Section 2: Compiling and Running C Programs

This discussion section serves as gentle introduction to the basics of compiling and running C programs on the ecelinux machines. The starter code for this tutorial is provided here:

1. Logging Into ecelinux with VS Code

As we learned in the last discussion section, we will be using the ecelinux servers for all of the programming assignments. In the last discussion section we used a terminal emulator to log into the ecelinux servers.

In this discussion section, we will use VS Code to log into the ecelinux servers. VS Code provides a nice GUI for navigating the directory hierarchy on ecelinux, syntax highlighting for C/C++ programs, the ability to open many files across multiple tabs, and an integrated terminal for running shell commands.

Note, if you have already installed VS Code on your laptop, then you should feel free to use your laptop for this discussion section. However, if you have not already installed VS Code on your laptop and verified it works, then please use the workstations in 225 Upson or find a partner. We do not have time to help you setup VS Code on your own laptop in this discussion section.

For a full tutorial on using VS Code with ecelinux, follow this tutorial.

2. Before You Begin

The GitHub repo provides a quick checklist you should follow to download and setup the starter code:

  • Be able to connect to ECELinux with VS Code (see tutorial)
  • Set up ssh with GitHub (we did this in last week's discussion section)
  • git clone git@github.com:cornell-ece2400/ece2400-sec02-2025.git ece2400-sec02 this repo to ecelinux
  • OPTIONAL BUT RECOMMENDED: Install clangd extension on the remote host
  • Open the repo with VS Code on ecelinux, by clicking File > Open Folder. Choose ece2400-sec02

3. Compiling and Running a Single-File C Program

We will begin by writing a single-file C program to calculate the average of two integers similar to what we have studied in lecture. We have provided you with a template in the avg-main.c file. Edit the avg-main.c file to include an appropriate implementation of the avg function.

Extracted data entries
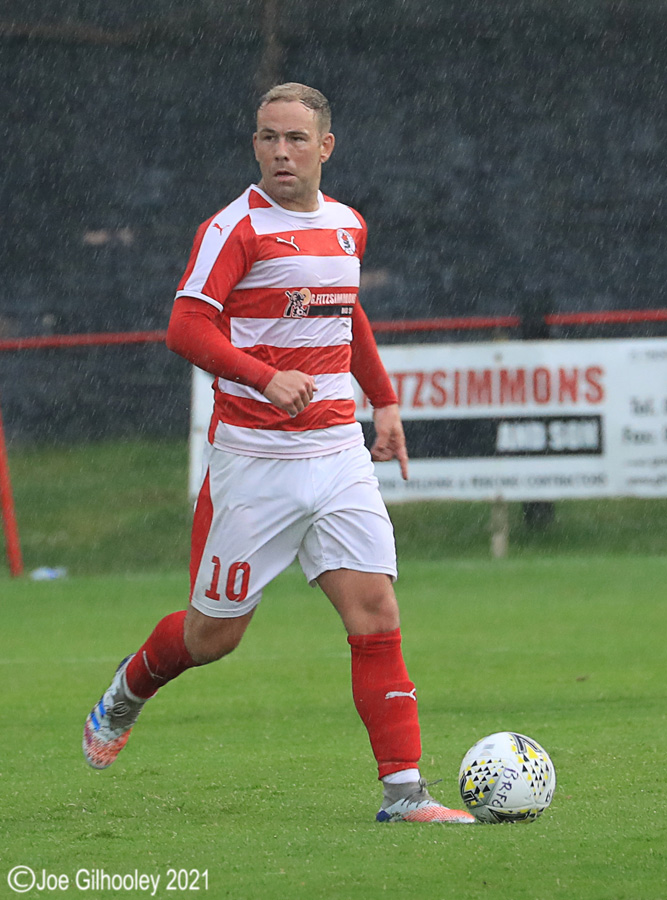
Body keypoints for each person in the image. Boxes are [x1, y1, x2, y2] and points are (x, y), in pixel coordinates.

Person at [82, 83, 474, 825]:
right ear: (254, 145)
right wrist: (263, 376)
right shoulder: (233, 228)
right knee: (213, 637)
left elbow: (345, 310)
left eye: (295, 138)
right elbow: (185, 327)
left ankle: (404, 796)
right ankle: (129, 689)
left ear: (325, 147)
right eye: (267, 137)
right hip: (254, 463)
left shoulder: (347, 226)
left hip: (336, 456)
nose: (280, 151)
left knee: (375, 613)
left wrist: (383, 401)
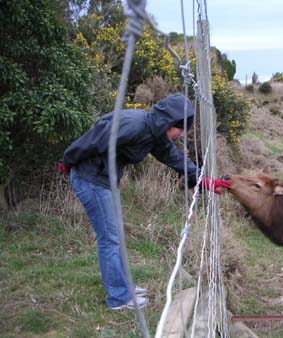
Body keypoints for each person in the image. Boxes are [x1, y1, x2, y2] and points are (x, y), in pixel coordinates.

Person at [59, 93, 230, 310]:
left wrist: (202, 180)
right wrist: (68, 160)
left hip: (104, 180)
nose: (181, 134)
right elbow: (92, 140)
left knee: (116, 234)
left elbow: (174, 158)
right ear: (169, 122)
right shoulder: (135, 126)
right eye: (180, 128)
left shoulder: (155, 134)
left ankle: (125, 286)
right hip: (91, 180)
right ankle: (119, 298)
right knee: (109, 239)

**DIRECTIONS**
1. Repeat word for word the stretch of the C compilation tutorial from "Note, if you" through "Code (see tutorial)".
2. Condense the paragraph of the C compilation tutorial beginning "Note, if you have already installed VS Code" into a short bulleted list that keeps its main facts.
These lines bear no relation to the C compilation tutorial.

**TASK-BY-TASK RESULTS**
1.
Note, if you have already installed VS Code on your laptop, then you should feel free to use your laptop for this discussion section. However, if you have not already installed VS Code on your laptop and verified it works, then please use the workstations in 225 Upson or find a partner. We do not have time to help you setup VS Code on your own laptop in this discussion section.

For a full tutorial on using VS Code with ecelinux, follow this tutorial.

2. Before You Begin

The GitHub repo provides a quick checklist you should follow to download and setup the starter code:

  • Be able to connect to ECELinux with VS Code (see tutorial)

2.
- Anyone who has already installed VS Code on a laptop may use that laptop for this discussion section.
- Anyone who has not installed VS Code and verified that it works should use the workstations in 225 Upson or find a partner.
- There is no time in this discussion section to help set up VS Code on personal laptops.